- Problem
Pull out every line with the word "hand" from the entries below.

- Given entries
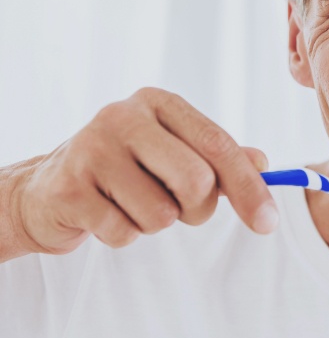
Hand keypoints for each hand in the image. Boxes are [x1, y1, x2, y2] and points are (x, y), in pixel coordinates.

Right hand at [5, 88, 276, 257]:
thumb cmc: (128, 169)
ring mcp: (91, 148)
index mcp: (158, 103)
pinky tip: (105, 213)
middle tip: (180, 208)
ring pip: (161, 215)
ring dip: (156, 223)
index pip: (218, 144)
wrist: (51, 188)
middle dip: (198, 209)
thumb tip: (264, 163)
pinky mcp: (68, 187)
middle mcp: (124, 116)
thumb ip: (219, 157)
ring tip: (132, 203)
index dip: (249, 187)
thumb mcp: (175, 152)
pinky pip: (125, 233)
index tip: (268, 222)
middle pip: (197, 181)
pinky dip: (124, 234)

---

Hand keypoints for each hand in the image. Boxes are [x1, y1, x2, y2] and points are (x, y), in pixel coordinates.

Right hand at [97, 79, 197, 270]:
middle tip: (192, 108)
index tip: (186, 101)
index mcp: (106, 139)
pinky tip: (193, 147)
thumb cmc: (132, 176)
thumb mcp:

- Your solution
Hand keypoints for each hand in the image. Boxes are [x1, y1, x2, y2] and points are (x, y), in pixel coordinates.
Right hand at [5, 88, 276, 257]:
Hand keypoints for each hand in the image. Boxes are [x1, y1, x2, y2] and points are (x, y), in pixel coordinates.
Right hand at [97, 79, 197, 270]:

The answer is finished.